VATICAN CITY, MAY 7, 2005 (VIS) - Pope Benedict XVI welcomed the pastors of the Church in Sri Lanka on their "ad limina" visit this morning and noted in his speech to them in English that this is the first such visit since his election.

  His opening words were dedicated to "the devastating effects of the tsunami last December, which claimed a vast number of lives in Sri Lanka alone, and left hundreds of thousands homeless. ... Please accept my profound sympathy and that of Catholics everywhere for all who have endured such terrible losses."

  The Pope pointed out that "the Christian community has a particular obligation to care for those children who have lost their parents as a result of the natural disaster." He said that "these most vulnerable members of society ... so often are simply forgotten or shamelessly exploited as soldiers, labourers, or innocent victims in the trafficking of human beings.  No effort should be spared to urge civil authorities and the international community to fight these abuses and to offer young children the legal protection they justly deserve."

  Stating that "even in the darkest moments of our lives, we know that God is never absent," Benedict XVI spoke of the "unprecedented generosity of the humanitarian response to the tsunami," and commended the bishops "for the outstanding way in which the Church in Sri Lanka struggled to meet the material, moral, psychological and spiritual needs of the victims. We can recognize further signs of God's goodness in the partnership and collaboration of so many diverse elements of society in the relief effort.

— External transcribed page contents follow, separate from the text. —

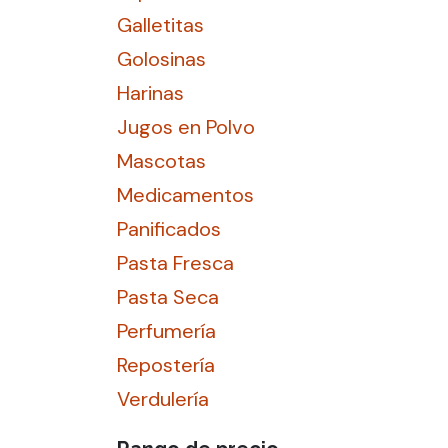
Galletitas
Golosinas
Harinas
Jugos en Polvo
Mascotas
Medicamentos
Panificados
Pasta Fresca
Pasta Seca
Perfumería
Repostería
Verdulería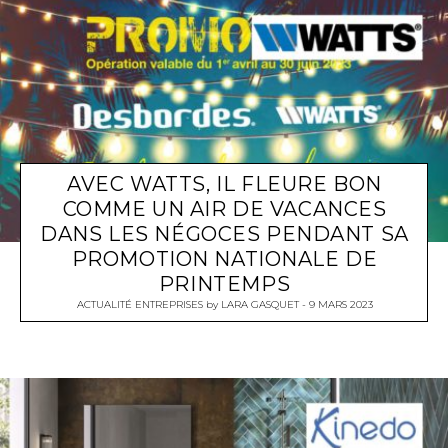
AVEC WATTS, IL FLEURE BON
COMME UN AIR DE VACANCES
DANS LES NÉGOCES PENDANT SA
PROMOTION NATIONALE DE
PRINTEMPS
ACTUALITÉ ENTREPRISES
by
LARA GASQUET
9 MARS 2023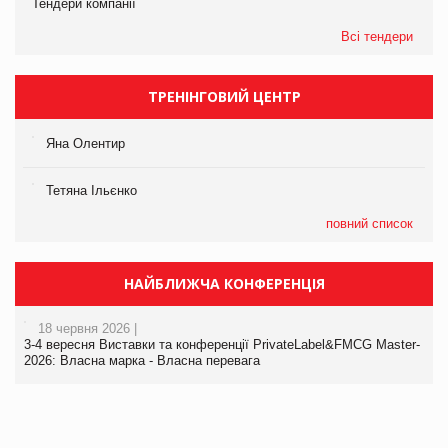
Тендери компанії
Всі тендери
ТРЕНІНГОВИЙ ЦЕНТР
Яна Олентир
Тетяна Ільєнко
повний список
НАЙБЛИЖЧА КОНФЕРЕНЦІЯ
18 червня 2026 |
3-4 вересня Виставки та конференції PrivateLabel&FMCG Master-
2026: Власна марка - Власна перевага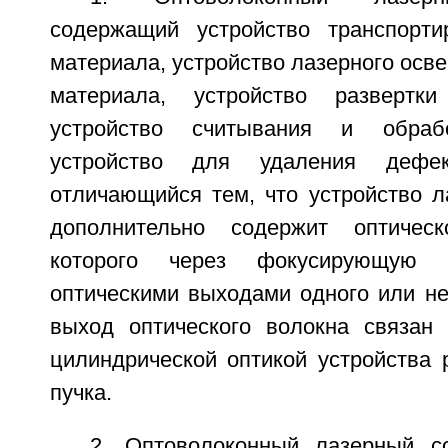
содержащий устройство транспорти
материала, устройство лазерного осв
материала, устройство развертки
устройство считывания и обрабо
устройство для удаления дефек
отличающийся тем, что устройство л
дополнительно содержит оптичес
которого через фокусирующую 
оптическими выходами одного или не
выход оптического волокна связан
цилиндрической оптикой устройства 
пучка.
2. Оптоволоконный лазерный с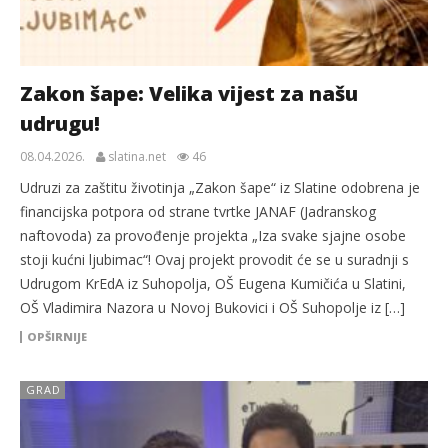
Zakon šape: Velika vijest za našu
udrugu!
08.04.2026.
slatina.net
46
Udruzi za zaštitu životinja „Zakon šape“ iz Slatine odobrena je
financijska potpora od strane tvrtke JANAF (Jadranskog
naftovoda) za provođenje projekta „Iza svake sjajne osobe
stoji kućni ljubimac“! Ovaj projekt provodit će se u suradnji s
Udrugom KrEdA iz Suhopolja, OŠ Eugena Kumičića u Slatini,
OŠ Vladimira Nazora u Novoj Bukovici i OŠ Suhopolje iz […]
OPŠIRNIJE
GRAD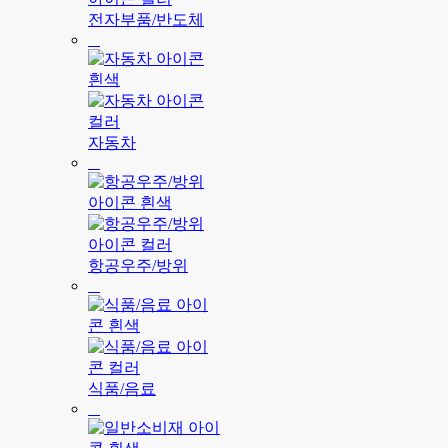
전자부품/반도체
자동차
항공우주/방위
식품/음료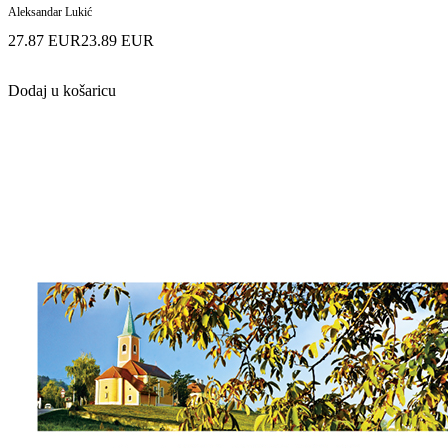
Aleksandar Lukić
27.87 EUR
23.89 EUR
Dodaj u košaricu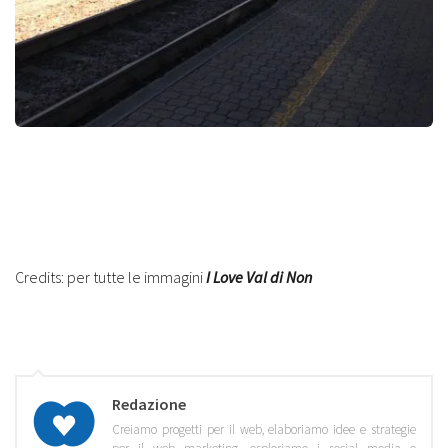
Credits: per tutte le immagini
I Love Val di Non
Redazione
Creiamo progetti per il web, elaboriamo idee e strategie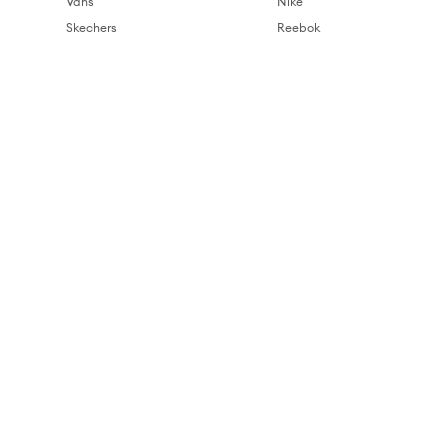
Vans
Nike
Skechers
Reebok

It was heartening to see members of different religious and ethnic groups in Sri Lanka and throughout the global community coming together to show their solidarity towards the afflicted and rediscovering the fraternal bonds that unite them.  I am confident that you will find ways of building further on the fruits of this cooperation, especially by ensuring that aid is offered freely to all who are in need."

  Benedict XVI then noted that "the Church in Sri Lanka is young - a third of the population of your country is under the age of fifteen - and this gives great hope for the future. Religious education in schools must therefore be a high priority. Whatever difficulties you may encounter in this area, do not be deterred from carrying out your responsibility. Seminaries, likewise, require particular attention on the part of the bishops, and I urge you to be ever vigilant in maintaining a sound spiritual and theological formation for your seminarians. They need to be inspired to exercise their future apostolate in a way that will attract others to follow Christ - the more holy, the more joyful and the more impassioned they are in their priestly ministry, the more fruitful it will be."